In Chikowero’s analysis, musical instruments, such as the mbira, which was an instrument used to communicate with the ancestors, were destroyed or banned by Christian missionaries, who deemed the instrument to be an extension of evil. In replacement, missionaries made African children play European band instruments and forced them to march and sing Christian songs.
Yet, Africans, in all their resiliency and cleverness, resisted and repurposed colonial attempts to destroy them. Instead of succumbing, they reclaimed the mbira by the 1960s and used it in place of guns to fight the revolution against colonial rule. Chikowero interviews dozens of guerilla musicians and provides first-hand accounts of participants in the anticolonial resistance movements.
Furthermore, Chikowero shows how new generations of Africans used music to reclaim their cultural past and recreate their present: “A self-expressive organic ghetto register, the skokiaan symbolique furnished the dislocated and marginalized African underclasses, with a common grammar by which they could fashion a sense of community, common belonging, social intercourse, survival strategies, and self-crafted identities in the otherwise alienating environment.”

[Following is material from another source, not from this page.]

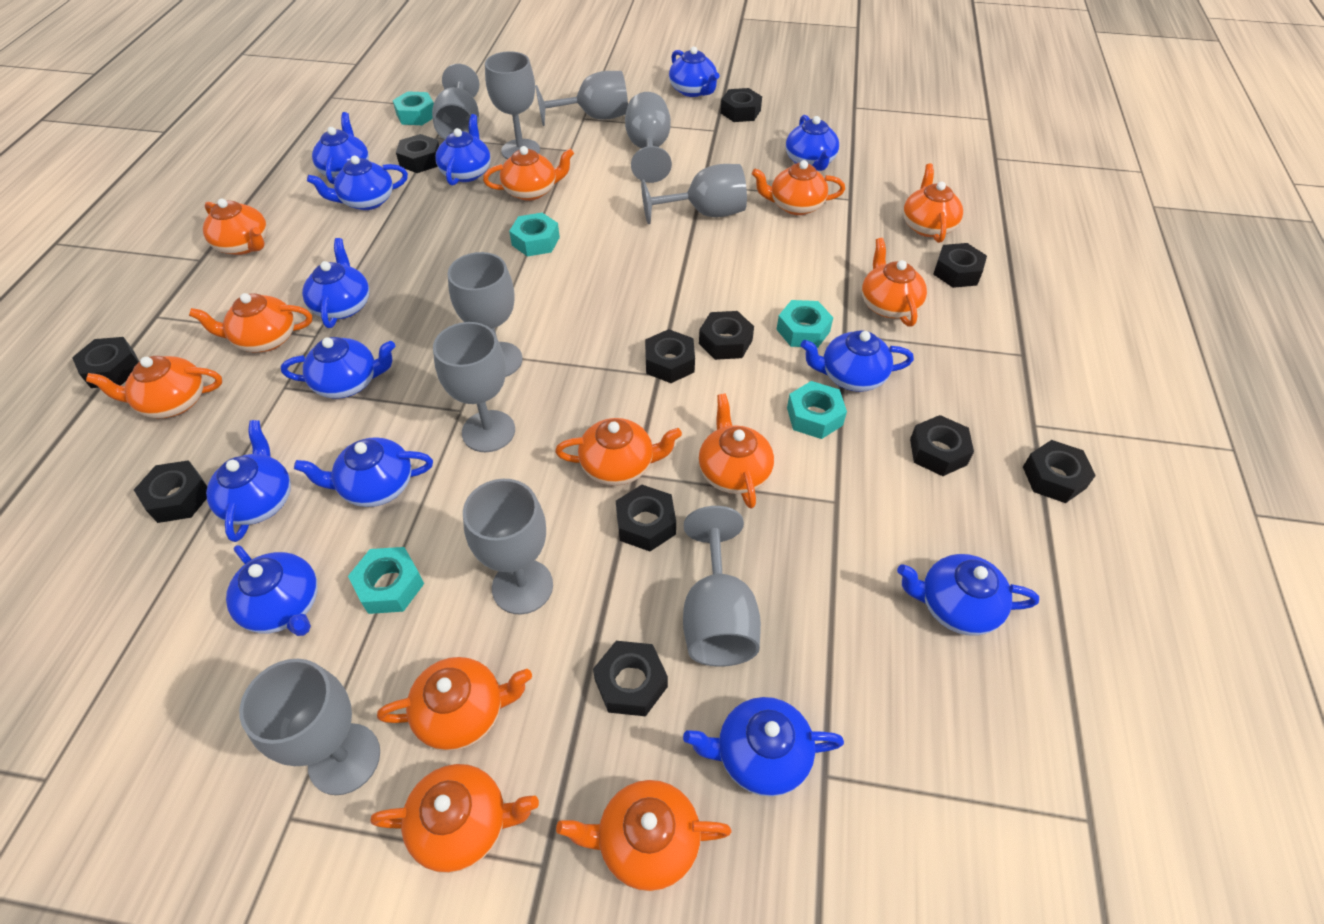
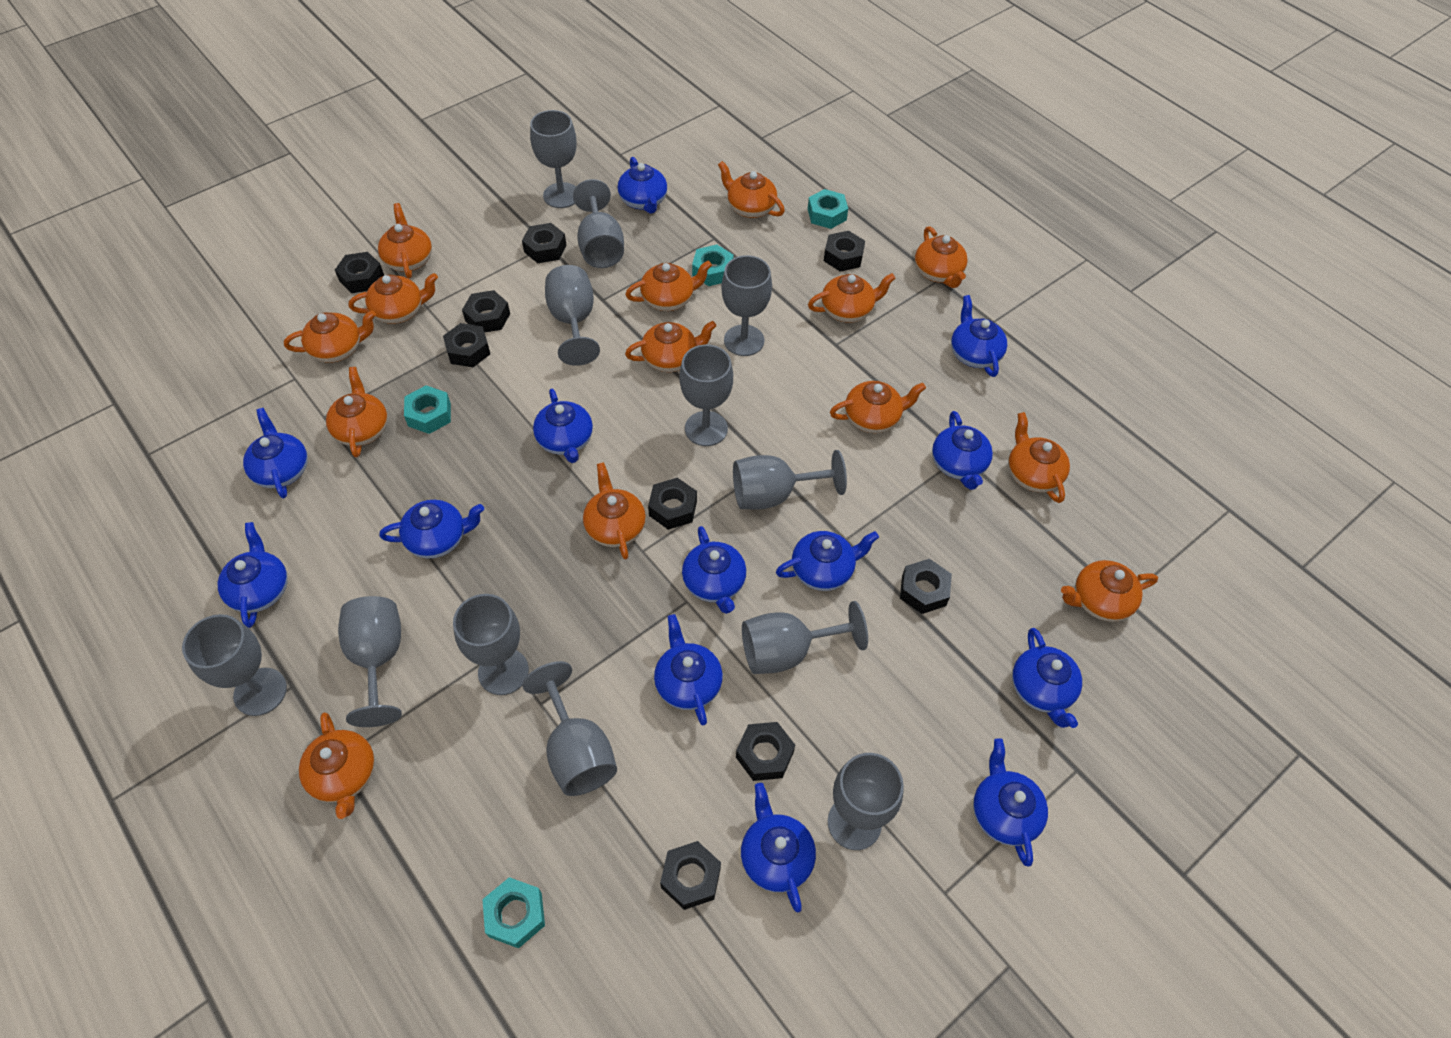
black nut: 11 -> 9
grey goblet: 10 -> 12
orange teapot: 12 -> 14
turquoise nut: 5 -> 4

The primary mode of analysis through which Chikowero interprets African resistance and repurposing of colonial methods of destruction is through music, though one could really apply his argument to any aspect of African culture; including traditional food, dress, and spirituality. Similarly, though Chikowero’s geographical focus is southern Africa, his findings bear a strong resemblance to what missionaries did to North and South American Indians and so his work is incredibly useful for transnational comparison.

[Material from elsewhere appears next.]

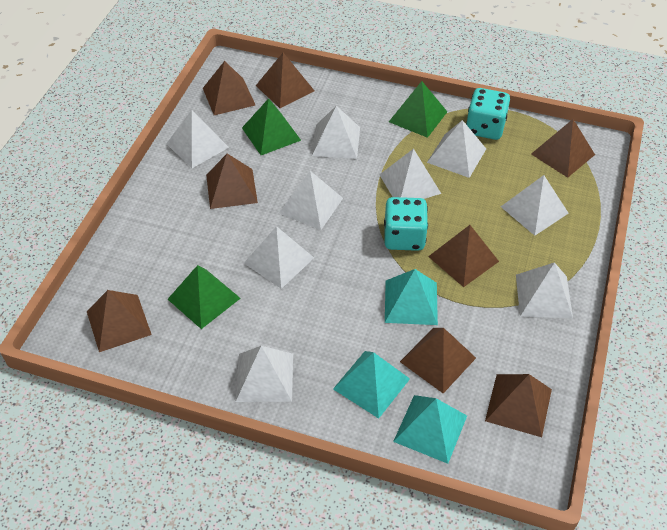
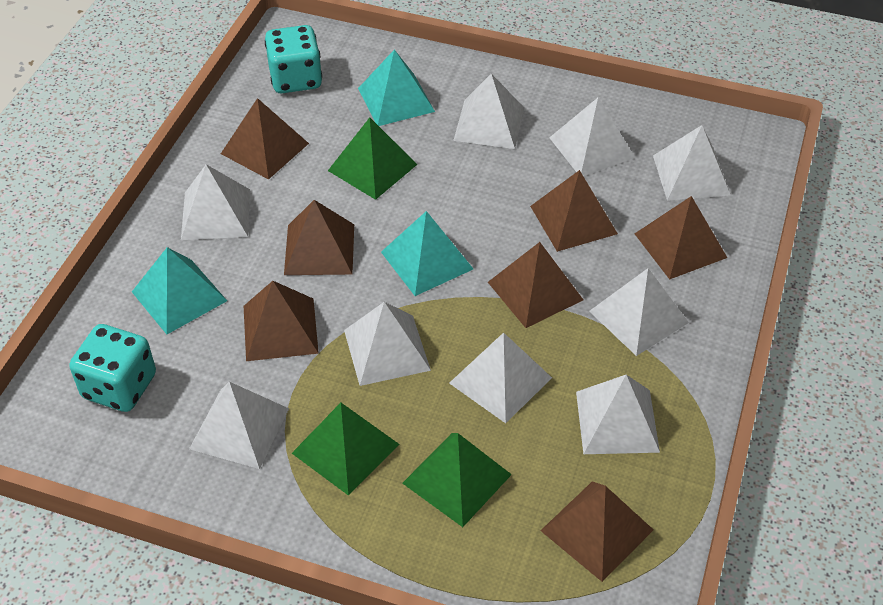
brown pyramid: 8 -> 7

The title of the book gives the impression that the book is narrow in scope, on the contrary, the book is broad in its use and interpretations. African Music, Power, and Being expands well beyond the borders of colonially drawn Zimbabwe to include much of Southern Africa's Madzimbabwe cultures. Though it may seem so based on the title, one does not need to have any knowledge of musicology to get sucked into his inescapable narrative.
Titles aside, beyond the significance of the work itself, African Music, Power, and Being is beautifully written and its profound depth of intellectual analysis is matched only by the fluid and poetic writing style of the author: “Throughout the near century of colonial overlordship, Africans wielded song to articulate their cultures, their overwhelming sense of loss and unhappiness, and their defiant celebration of life, hope, resistance, and self-liberation.”
In short…. a good book makes you question everything you thought you knew… this is one of those.